What is a CloudWatch Log?

A

A regional service that allows you to store/monitor/access log data from AWS Services (Logging Sources) which gather the data (Log Events) into the repository.

26
Q

What is a Log Group?

A

Multiple Log Streams coming from the same Source type are grouped together i.e 20 different streams from 20 x EC2 instances could be organized into a Log Group.

27
Q

What is CloudTrail?

A

Service that logs API calls/actions, which are called Events, that affect any AWS accounts.

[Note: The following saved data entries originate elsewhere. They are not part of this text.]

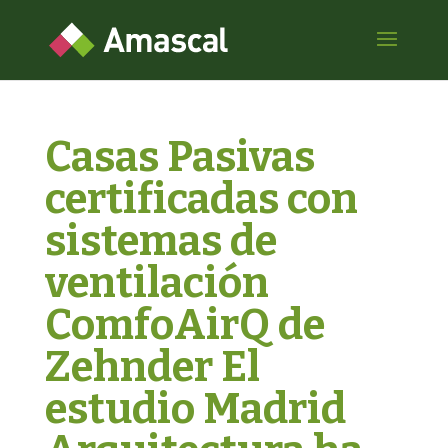
Casas Pasivas
certificadas con
sistemas de
ventilación
ComfoAirQ de
Zehnder El
estudio Madrid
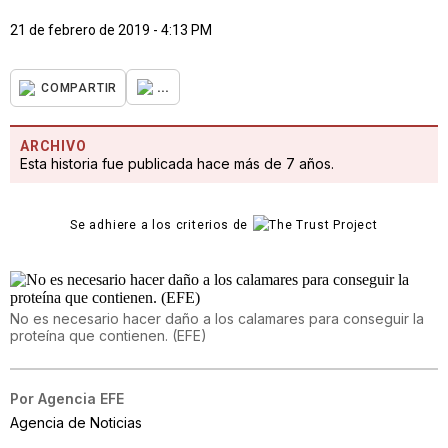
21 de febrero de 2019 - 4:13 PM
...
COMPARTIR
ARCHIVO
Esta historia fue publicada hace más de 7 años.
Se adhiere a los criterios de
No es necesario hacer daño a los calamares para conseguir la
proteína que contienen. (EFE)
Por
Agencia EFE
Agencia de Noticias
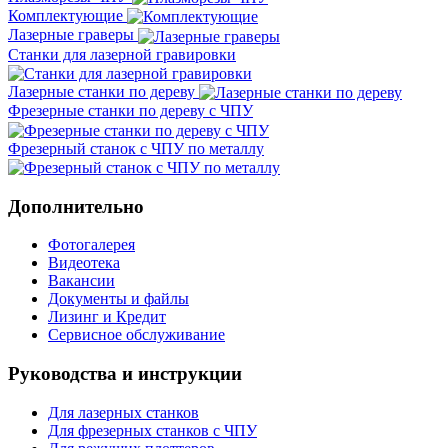
Комплектующие
Лазерные граверы
Станки для лазерной гравировки
Лазерные станки по дереву
Фрезерные станки по дереву с ЧПУ
Фрезерный станок с ЧПУ по металлу
Дополнительно
Фотогалерея
Видеотека
Вакансии
Документы и файлы
Лизинг и Кредит
Сервисное обслуживание
Руководства и инструкции
Для лазерных станков
Для фрезерных станков с ЧПУ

Any action taken by a User, Role, or Service from a management (control plane) or data (data plane) perspective.

28
Q

REVIEW

CloudTrail (just like Cloudwatch Logs) is a REGIONAL Service i.e it will only log trails within that isolated region that it’s created in. Because services in AWS are split into Regional and Global services, any Global service will automatically log data trails into US-EAST-1 N. Virginia.

A

The types of Trails are:

One Region Trail - always isolated to 1 region; you’d have to manually create a trail in every region

All Regions Trail - encompasses all the regions in AWS and auto-updated when AWS creates new regions (new DCs)

29
Q

How long are Trails (CloudTrail) stored for by default? How do you get around this if needed?

A

90 days.

Integrate Trails with CW Logs or store them into a centralized S3 bucket where the files get compressed and can be stored indefinitely.

30
Q

What two policies are assigned to an IAM Role?

A

Trust Policy

Permission Policy

31
Q

What functionality is provided by CloudTrail?

A

account-wide Auditing and API-logging

32
Q

What is Role Switching?

A

Assuming a Role in another AWS account to access that account via the console UI, without having to leave from the Account (like the Master Account) that you’re currently in.

33
Q

Policy Summary:

A

You manage access in AWS by creating policies and attaching them to IAM identities (users, groups of users, or roles) or AWS resources. A policy is an object in AWS that, when associated with an identity or resource, defines their permissions. AWS evaluates these policies when an IAM principal (user or role) makes a request. Permissions in the policies determine whether the request is allowed or denied. Most policies are stored in AWS as JSON documents. AWS supports six types of policies: identity-based policies, resource-based policies, permissions boundaries, AWS Organizations SCPs, ACLs, and session policies.